[Listed entries Boundary: Start]

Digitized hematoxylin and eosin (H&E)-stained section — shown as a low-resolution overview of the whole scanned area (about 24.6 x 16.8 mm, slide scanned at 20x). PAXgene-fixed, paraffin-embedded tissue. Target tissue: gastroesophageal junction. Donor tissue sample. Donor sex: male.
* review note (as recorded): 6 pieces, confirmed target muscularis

[Listed entries Boundary: End]
[Listed entries Boundary: Start]

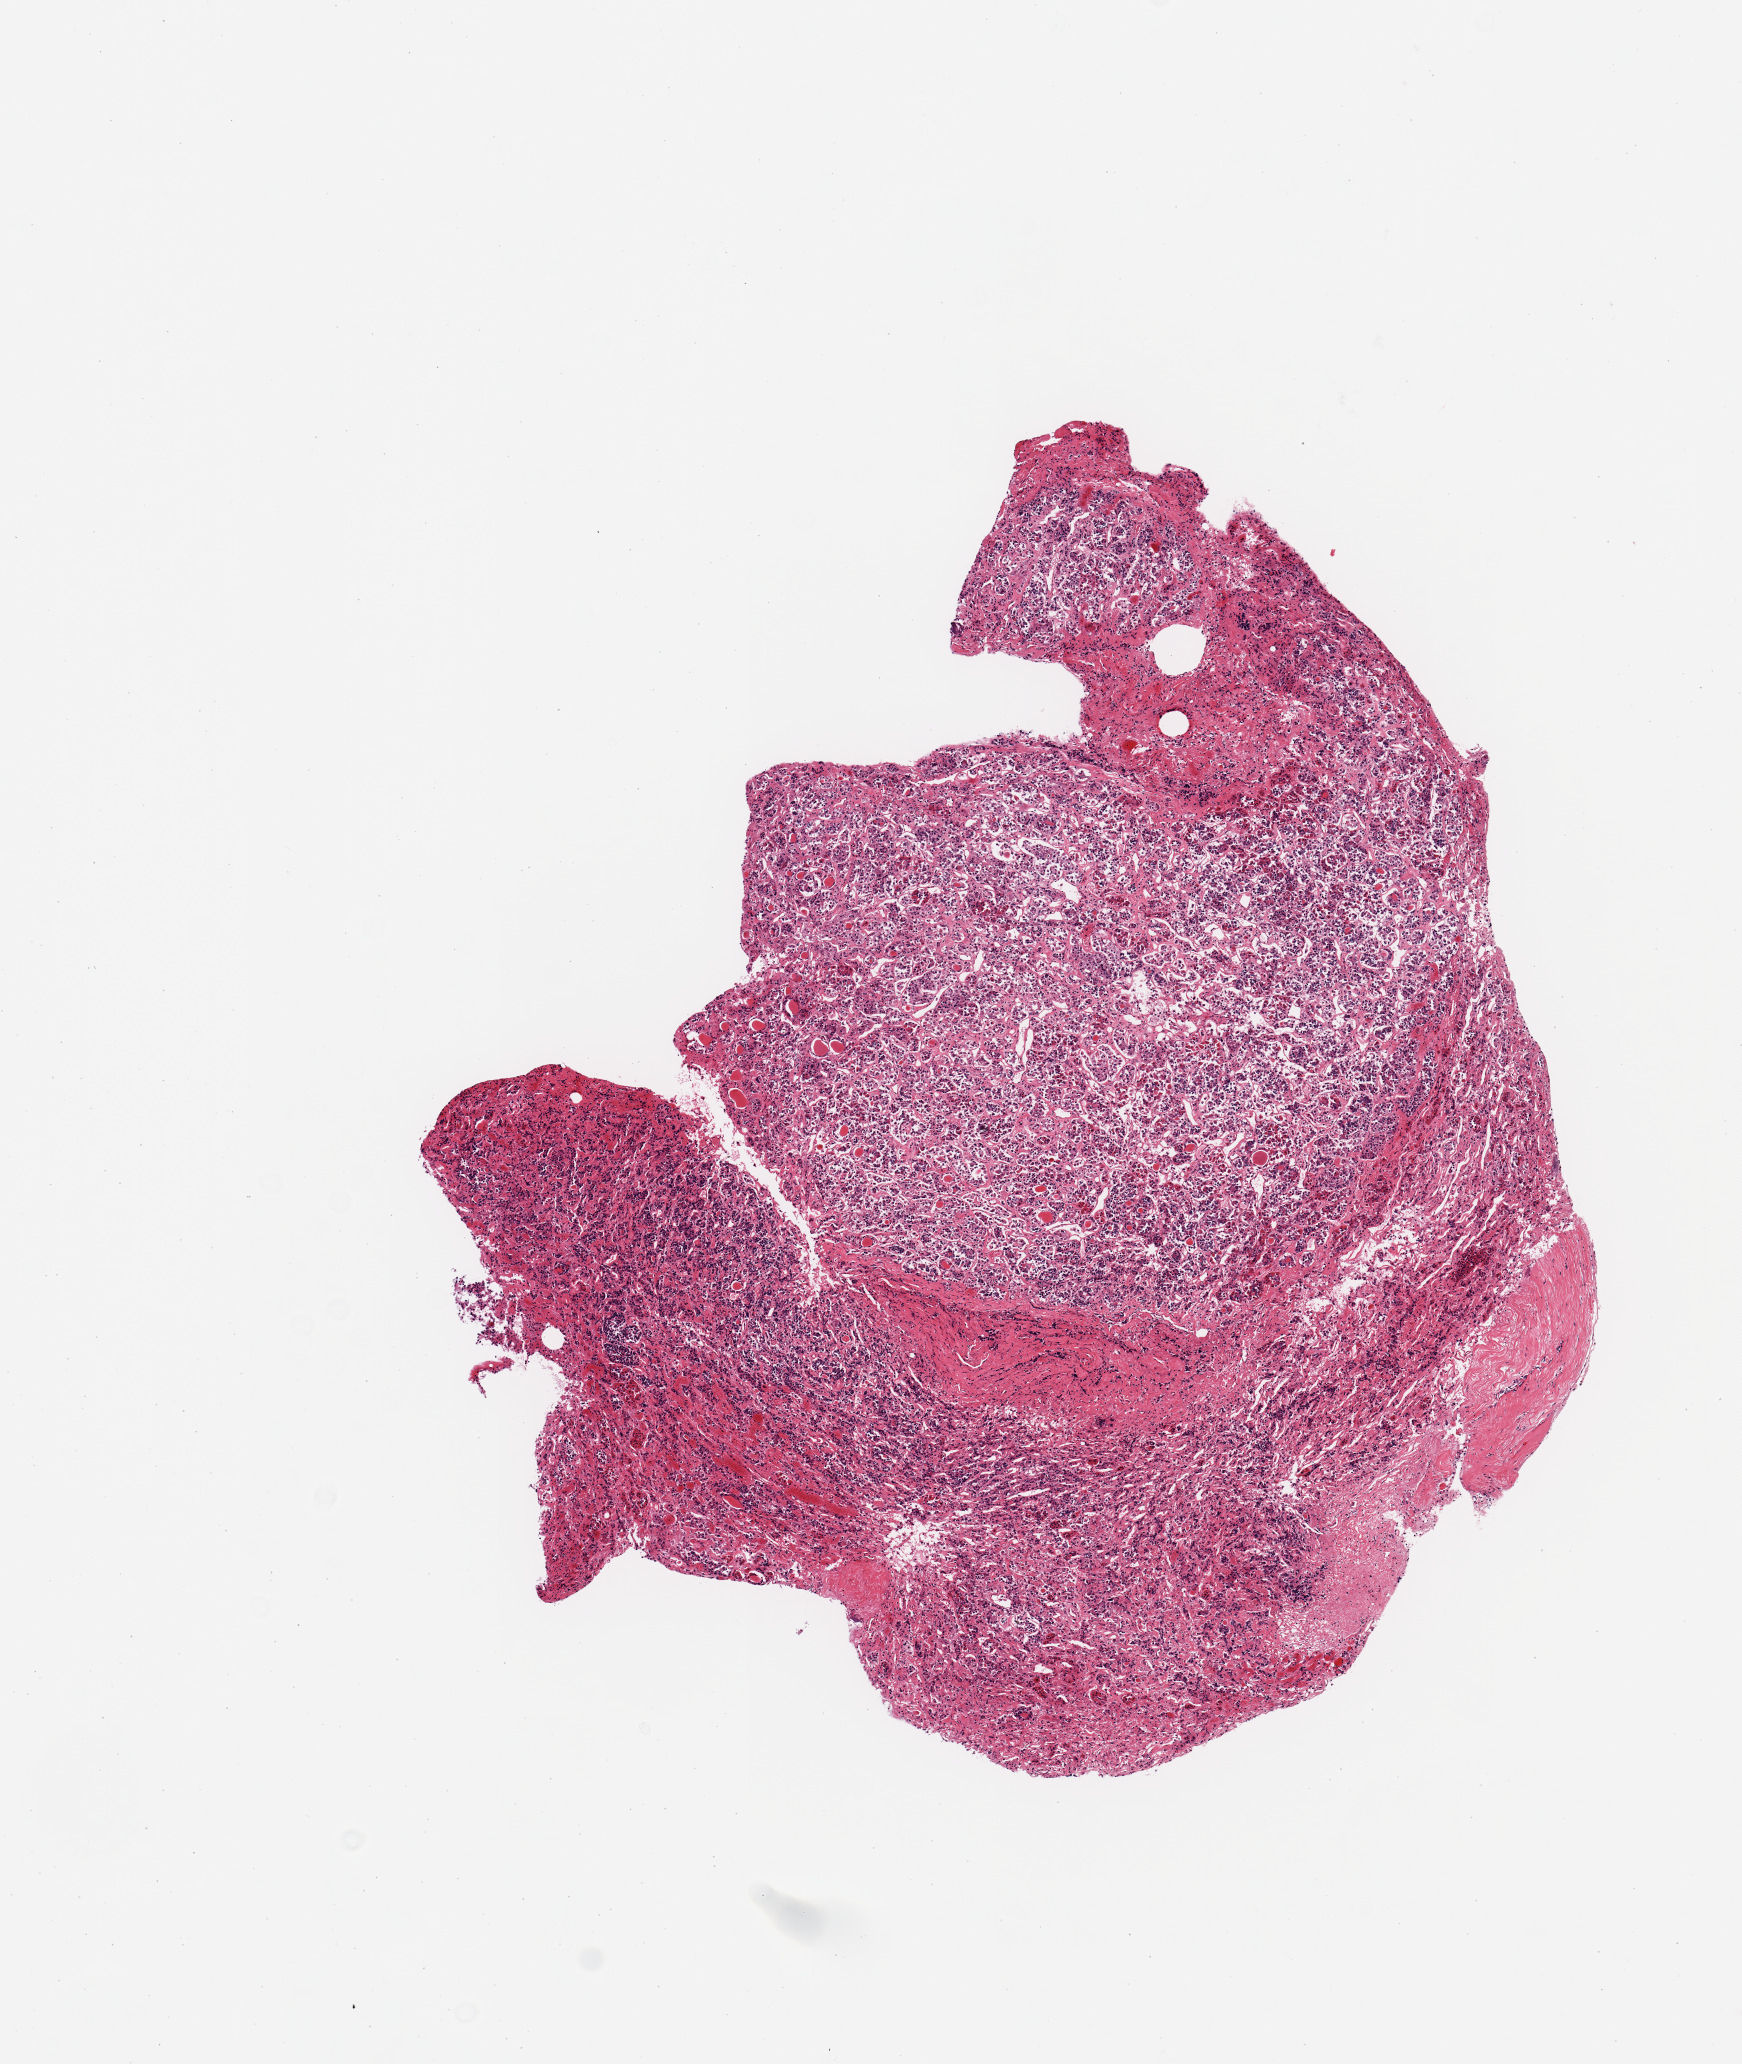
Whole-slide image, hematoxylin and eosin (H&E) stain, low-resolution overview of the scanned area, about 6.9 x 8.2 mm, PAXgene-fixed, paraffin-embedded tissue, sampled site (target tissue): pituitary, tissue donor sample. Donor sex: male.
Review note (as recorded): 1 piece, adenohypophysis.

[Listed entries Boundary: End]

Work to complete -> Provide the count of lines in the entries above that hold the word "fixed", and leave out everything else.

Solution to the exercise -> 2